En pleine campagne électorale, Edouard Gentaz formule trois propositions pour favoriser les interactions vertueuses entre le monde de la recherche et le monde de l’éducation en France. L’une d’entre elles est la suppression du Conseil Scientifique de l’Éducation Nationale (CSEN) qu’il suggère de remplacer par des conseils académiques.
Nous avons eu suffisamment l’occasion de signaler l’influence nocive de ce conseil instrumentalisé par le ministre de l’Education nationale pour nous priver de nous réjouir de cette proposition qui repose sur un argumentaire proche de celui développé dans ce blog. Edouard Gentaz dénonce en effet « le fonctionnement hypercentralisé et pyramidal » du CSEN et ses effets négatifs : « déconnexions avec les contraintes locales, faible implémentation et implication des acteurs locaux, instrumentalisation politique, etc. ».
Pour favoriser des interactions vertueuses entre les mondes de la recherche et de l’éducation, notre collègue, directeur de recherche au CNRS et professeur de psychologie du développement à l’Université de Genève, aspire comme nous à « un fonctionnement décentralisé et horizontal ». Il propose, dans chaque académie, « la création d’un conseil scientifique de l’éducation au sens large, indépendant (structurellement et financièrement), composé des différents acteurs locaux disponibles (enseignants, chercheurs, cadres, éducateurs, parents, etc.) avec des mandats explicites, publics et limités dans le temps. » Le contraste avec le CSEN est saisissant.
« L’accessibilité aux débats et aux échanges de ces 30 conseils académiques permettrait à tous les acteurs de mieux comprendre comment se discutent et s’effectuent les échanges entre les données issues de la recherche et celles issues de la pratique et partager ainsi les bonnes pratiques au niveau national » conclut-il.

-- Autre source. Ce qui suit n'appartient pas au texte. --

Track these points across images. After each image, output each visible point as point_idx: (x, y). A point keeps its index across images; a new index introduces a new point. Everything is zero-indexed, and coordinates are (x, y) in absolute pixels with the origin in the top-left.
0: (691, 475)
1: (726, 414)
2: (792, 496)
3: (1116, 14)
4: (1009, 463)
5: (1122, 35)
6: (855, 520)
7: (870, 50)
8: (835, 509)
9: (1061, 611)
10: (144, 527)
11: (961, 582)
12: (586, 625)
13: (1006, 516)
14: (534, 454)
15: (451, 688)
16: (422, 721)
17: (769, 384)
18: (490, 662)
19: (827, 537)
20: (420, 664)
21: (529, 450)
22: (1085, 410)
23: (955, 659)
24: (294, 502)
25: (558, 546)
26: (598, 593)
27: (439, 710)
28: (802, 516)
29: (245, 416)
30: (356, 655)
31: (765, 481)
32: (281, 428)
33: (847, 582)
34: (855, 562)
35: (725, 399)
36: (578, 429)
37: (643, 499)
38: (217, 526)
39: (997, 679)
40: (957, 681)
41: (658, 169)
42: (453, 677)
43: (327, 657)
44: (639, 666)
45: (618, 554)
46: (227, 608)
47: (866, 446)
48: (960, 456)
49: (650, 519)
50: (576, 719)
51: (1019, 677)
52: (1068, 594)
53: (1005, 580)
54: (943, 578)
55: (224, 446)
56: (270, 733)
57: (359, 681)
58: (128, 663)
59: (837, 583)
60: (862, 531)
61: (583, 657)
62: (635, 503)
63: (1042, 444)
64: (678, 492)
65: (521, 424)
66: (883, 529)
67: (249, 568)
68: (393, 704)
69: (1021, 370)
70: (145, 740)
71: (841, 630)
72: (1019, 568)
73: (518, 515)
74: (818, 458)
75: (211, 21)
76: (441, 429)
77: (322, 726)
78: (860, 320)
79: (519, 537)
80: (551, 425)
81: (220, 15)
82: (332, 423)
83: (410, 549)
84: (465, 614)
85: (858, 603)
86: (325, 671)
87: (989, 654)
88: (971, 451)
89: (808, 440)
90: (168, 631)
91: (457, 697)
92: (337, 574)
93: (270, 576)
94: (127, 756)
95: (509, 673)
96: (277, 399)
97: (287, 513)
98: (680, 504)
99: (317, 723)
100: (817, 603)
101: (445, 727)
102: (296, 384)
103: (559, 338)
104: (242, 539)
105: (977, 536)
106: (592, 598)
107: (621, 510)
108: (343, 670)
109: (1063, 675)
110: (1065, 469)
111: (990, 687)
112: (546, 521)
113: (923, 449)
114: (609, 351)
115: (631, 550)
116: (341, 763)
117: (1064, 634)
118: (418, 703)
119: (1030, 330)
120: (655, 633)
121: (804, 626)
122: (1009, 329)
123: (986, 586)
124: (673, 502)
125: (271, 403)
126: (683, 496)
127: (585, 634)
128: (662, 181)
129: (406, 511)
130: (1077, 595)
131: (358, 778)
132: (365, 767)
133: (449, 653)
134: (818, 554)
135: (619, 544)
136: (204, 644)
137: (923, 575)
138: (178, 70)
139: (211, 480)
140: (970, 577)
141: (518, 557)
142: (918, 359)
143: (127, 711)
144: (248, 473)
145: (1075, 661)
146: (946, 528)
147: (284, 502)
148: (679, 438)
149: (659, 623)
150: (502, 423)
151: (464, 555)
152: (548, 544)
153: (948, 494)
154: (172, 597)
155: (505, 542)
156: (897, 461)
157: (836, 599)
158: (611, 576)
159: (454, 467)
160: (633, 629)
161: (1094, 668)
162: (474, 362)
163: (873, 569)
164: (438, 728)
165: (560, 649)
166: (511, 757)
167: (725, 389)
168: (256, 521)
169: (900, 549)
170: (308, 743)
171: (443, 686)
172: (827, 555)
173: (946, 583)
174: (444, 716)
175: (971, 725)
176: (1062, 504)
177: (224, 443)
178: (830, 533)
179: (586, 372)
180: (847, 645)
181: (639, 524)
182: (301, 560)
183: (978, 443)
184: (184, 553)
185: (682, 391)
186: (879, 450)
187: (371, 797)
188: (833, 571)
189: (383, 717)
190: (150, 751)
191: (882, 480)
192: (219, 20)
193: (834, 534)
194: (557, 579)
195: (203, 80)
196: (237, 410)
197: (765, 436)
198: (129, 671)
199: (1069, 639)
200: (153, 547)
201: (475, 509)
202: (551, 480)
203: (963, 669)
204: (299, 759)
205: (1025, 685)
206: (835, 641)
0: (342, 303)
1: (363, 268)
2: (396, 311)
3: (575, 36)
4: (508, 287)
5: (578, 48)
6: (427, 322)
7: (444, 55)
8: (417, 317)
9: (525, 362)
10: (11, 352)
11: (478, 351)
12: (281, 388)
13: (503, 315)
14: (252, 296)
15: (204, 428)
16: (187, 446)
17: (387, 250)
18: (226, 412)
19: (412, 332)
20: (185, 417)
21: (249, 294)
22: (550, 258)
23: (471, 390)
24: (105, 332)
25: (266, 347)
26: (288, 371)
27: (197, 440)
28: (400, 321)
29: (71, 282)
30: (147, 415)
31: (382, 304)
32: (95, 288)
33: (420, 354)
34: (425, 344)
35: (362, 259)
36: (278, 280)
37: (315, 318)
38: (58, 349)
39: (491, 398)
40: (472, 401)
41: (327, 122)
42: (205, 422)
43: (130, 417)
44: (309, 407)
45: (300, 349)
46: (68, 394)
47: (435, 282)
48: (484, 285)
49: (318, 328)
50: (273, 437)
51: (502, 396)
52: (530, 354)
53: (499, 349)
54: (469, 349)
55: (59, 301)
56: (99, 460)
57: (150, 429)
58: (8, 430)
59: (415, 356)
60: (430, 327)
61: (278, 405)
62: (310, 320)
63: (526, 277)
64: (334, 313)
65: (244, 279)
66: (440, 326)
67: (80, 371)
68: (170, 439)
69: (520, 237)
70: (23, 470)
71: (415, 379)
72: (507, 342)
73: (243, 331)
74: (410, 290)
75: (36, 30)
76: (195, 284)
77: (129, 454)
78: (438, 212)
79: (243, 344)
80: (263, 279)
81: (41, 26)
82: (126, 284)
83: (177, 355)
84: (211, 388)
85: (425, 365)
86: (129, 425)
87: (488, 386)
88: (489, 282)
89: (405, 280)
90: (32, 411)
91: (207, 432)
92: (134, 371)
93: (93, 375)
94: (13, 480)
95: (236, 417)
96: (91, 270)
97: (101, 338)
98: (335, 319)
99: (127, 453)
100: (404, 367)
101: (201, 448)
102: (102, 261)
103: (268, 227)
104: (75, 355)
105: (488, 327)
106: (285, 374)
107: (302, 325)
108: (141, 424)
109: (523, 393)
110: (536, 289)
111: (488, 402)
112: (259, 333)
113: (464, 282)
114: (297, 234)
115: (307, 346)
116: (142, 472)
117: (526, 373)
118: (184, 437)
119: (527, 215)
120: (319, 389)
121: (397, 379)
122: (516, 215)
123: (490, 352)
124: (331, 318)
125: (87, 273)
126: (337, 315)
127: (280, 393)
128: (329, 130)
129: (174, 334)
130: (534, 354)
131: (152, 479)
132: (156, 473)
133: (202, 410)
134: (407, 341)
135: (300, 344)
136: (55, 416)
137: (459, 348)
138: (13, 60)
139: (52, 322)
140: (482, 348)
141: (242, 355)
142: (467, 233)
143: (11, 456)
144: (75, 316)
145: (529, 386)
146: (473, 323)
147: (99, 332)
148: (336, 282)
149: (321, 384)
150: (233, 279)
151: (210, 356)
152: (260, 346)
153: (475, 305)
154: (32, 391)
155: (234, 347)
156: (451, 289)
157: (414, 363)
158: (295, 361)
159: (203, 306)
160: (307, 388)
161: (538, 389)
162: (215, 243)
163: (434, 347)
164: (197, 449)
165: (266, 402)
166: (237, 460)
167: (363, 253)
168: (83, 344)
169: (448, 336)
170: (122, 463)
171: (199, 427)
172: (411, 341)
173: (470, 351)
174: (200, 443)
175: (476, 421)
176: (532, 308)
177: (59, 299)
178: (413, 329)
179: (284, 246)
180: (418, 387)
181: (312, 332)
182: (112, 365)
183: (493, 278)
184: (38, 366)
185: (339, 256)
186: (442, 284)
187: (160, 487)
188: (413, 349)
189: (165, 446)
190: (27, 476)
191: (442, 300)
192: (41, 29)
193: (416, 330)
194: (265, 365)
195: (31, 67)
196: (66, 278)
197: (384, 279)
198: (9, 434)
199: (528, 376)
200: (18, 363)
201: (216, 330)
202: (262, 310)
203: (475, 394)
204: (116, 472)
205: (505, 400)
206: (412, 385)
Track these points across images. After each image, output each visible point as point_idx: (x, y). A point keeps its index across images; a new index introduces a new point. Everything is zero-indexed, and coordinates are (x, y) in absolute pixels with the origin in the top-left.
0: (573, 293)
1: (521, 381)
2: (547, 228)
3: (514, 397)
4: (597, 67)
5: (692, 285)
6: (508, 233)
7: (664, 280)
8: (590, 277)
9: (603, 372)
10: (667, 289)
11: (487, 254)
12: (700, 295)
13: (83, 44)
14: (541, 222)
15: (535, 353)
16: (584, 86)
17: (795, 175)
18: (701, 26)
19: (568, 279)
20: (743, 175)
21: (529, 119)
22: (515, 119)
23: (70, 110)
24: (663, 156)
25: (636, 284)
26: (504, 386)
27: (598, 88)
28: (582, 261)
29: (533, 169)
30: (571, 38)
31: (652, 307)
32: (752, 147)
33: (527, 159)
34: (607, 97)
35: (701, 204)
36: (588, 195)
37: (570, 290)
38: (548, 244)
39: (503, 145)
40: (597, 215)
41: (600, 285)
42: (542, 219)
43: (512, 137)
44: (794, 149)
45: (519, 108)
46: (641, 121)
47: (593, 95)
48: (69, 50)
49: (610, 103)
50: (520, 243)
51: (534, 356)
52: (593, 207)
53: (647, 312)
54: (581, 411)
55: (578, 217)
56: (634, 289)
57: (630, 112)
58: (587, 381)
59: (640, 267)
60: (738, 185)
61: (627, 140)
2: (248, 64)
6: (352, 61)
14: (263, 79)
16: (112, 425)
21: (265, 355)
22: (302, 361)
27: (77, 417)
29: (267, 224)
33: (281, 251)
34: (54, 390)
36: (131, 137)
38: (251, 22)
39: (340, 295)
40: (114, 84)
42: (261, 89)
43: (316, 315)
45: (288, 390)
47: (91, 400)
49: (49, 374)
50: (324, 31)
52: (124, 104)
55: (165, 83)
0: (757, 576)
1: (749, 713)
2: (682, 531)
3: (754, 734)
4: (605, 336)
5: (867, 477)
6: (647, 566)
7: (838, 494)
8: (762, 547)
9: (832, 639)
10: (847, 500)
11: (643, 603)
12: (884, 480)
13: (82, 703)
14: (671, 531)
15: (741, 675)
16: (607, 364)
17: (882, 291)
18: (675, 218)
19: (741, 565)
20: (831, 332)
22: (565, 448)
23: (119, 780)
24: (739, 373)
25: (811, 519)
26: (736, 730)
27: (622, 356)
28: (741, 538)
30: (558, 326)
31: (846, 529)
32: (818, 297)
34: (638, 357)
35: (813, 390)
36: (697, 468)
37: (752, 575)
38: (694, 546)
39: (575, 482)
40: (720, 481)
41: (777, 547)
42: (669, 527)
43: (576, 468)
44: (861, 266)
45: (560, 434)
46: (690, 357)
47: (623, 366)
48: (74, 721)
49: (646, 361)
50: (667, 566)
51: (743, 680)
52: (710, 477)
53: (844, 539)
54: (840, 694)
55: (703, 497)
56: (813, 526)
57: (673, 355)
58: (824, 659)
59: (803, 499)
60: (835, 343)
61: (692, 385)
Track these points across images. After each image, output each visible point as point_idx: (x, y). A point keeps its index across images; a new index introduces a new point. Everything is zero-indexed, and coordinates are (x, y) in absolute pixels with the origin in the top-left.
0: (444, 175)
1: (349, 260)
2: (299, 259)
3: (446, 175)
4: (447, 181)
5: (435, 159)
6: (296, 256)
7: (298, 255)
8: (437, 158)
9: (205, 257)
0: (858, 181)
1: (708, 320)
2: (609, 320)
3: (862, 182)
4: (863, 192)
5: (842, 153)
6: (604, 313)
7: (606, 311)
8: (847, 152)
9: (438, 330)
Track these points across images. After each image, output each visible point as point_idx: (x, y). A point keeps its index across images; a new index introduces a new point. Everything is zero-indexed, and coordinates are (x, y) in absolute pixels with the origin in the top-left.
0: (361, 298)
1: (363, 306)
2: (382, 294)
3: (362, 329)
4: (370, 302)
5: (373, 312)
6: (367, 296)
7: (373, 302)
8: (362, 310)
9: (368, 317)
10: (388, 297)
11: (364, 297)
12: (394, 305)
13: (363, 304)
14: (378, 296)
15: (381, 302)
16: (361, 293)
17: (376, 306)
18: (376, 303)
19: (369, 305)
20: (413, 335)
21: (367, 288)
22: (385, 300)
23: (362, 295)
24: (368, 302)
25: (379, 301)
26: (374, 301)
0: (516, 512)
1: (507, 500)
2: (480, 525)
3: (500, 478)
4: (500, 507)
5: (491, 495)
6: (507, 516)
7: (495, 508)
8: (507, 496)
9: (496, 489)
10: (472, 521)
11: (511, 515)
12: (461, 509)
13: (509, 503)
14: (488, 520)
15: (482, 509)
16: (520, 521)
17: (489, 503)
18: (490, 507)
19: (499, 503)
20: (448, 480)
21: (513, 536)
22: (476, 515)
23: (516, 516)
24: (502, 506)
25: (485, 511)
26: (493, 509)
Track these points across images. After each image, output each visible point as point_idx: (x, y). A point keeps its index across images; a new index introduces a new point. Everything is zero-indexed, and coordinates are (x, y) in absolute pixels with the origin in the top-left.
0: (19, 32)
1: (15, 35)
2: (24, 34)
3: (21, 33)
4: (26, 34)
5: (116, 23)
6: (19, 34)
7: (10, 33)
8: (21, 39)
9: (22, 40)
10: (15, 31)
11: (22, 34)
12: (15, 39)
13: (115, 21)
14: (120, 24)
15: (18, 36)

Cette proposition tire les conséquences d’un rapport rédigé pour le CNESCO qui portait sur l’évaluation de la mise en œuvre des innovations conduites dans les classes. Dans ce rapport co-écrit avec Sylvie Richard, les auteurs analysaient les conditions requises pour que les données scientifiques soient correctement prises en compte dans les politiques éducatives. Ils évoquaient deux leviers pour favoriser une dynamique de transfert entre, d’une part, les chercheurs et leurs preuves scientifiques et, d’autre part, les enseignants et leurs savoirs empiriques. Deux leviers qui ont fait cruellement défaut aux stratèges du CSEN.
Le premier est la communication aux enseignants des résultats scientifiques consensuels suite à une expertise collective et pluridisciplinaire. Le second concerne « la confiance des lecteurs envers la crédibilité des informations à caractère scientifique » qui « dépend en partie de la transparence de la gestion des conflits d’intérêts pouvant intervenir à tous les niveaux du déroulement d’une étude scientifique, de sa planification à sa publication » (CNESCO, p.5). Les auteurs précisent à ce sujet d’actualité que « la suspicion de conflits d’intérêts (réels ou non) est tout aussi importante que les conflits d’intérêts eux-mêmes car elle engendre des effets délétères similaires ».
Gentaz, É. (2022). Éditorial -Comment favoriser les interactions vertueuses entre le monde de la recherche et le monde de l’éducation en France : trois propositions, A.N.A.E., 2022, 177, 149-151
Gentaz, E. & Richard, S. (2022). Efficacité des interventions conduites dans les classes : la nécessité de l’évaluation de leur implémentation. Paris : Cnesco-Cnam.